Dataset items:
===============

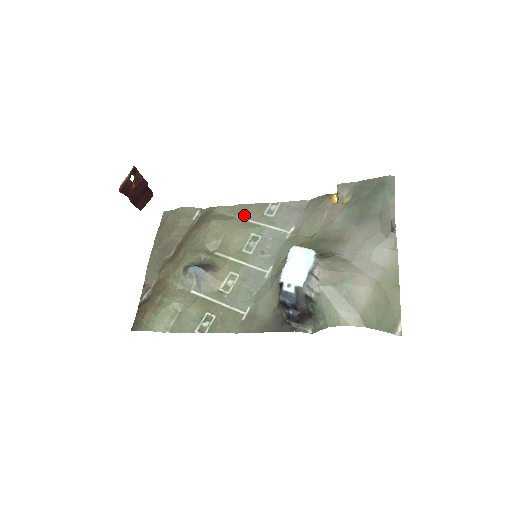
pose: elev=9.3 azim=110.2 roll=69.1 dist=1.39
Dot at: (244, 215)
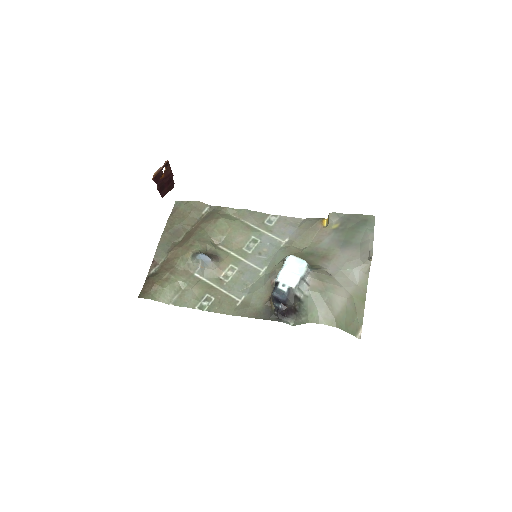
Dot at: (248, 219)
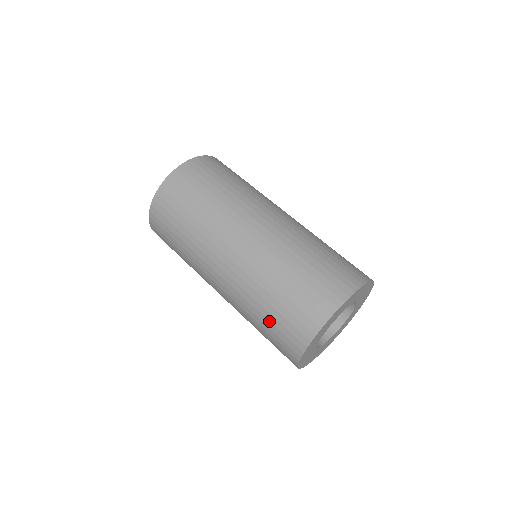
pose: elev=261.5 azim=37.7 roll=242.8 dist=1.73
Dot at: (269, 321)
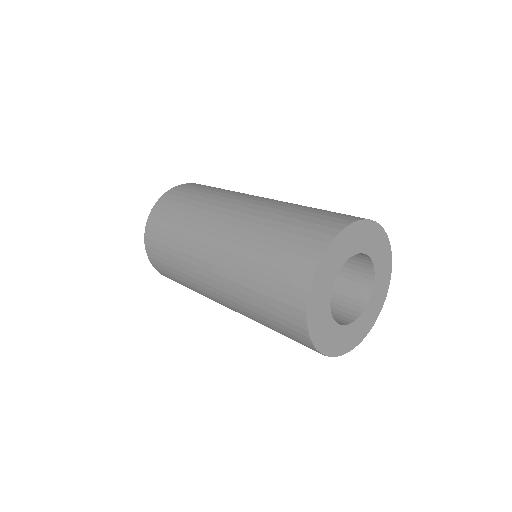
Dot at: (264, 294)
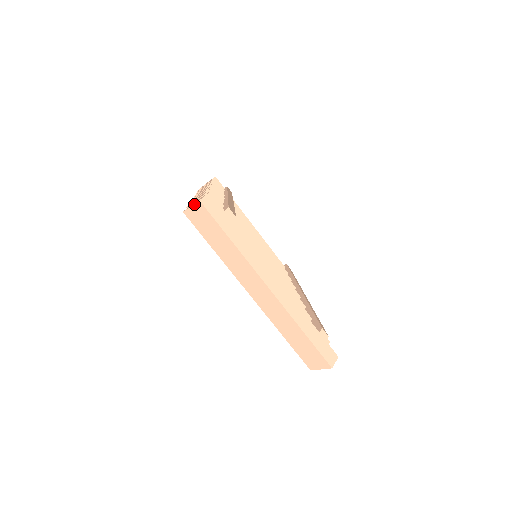
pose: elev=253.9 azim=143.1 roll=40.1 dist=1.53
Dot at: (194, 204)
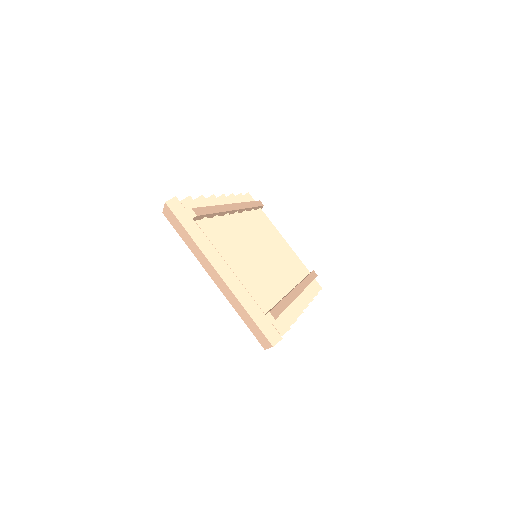
Dot at: (164, 206)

===============

* _Task_:
Rewrite the lines of every entry above with "pose" replaced by "camera" and nothing else altered. Omit the pictures from your answer.

* _Answer for this exercise_:
camera: elev=9.3 azim=110.2 roll=69.1 dist=1.39
Dot at: (244, 215)
Dot at: (248, 219)
camera: elev=261.5 azim=37.7 roll=242.8 dist=1.73
Dot at: (269, 321)
Dot at: (264, 294)
camera: elev=253.9 azim=143.1 roll=40.1 dist=1.53
Dot at: (194, 204)
Dot at: (164, 206)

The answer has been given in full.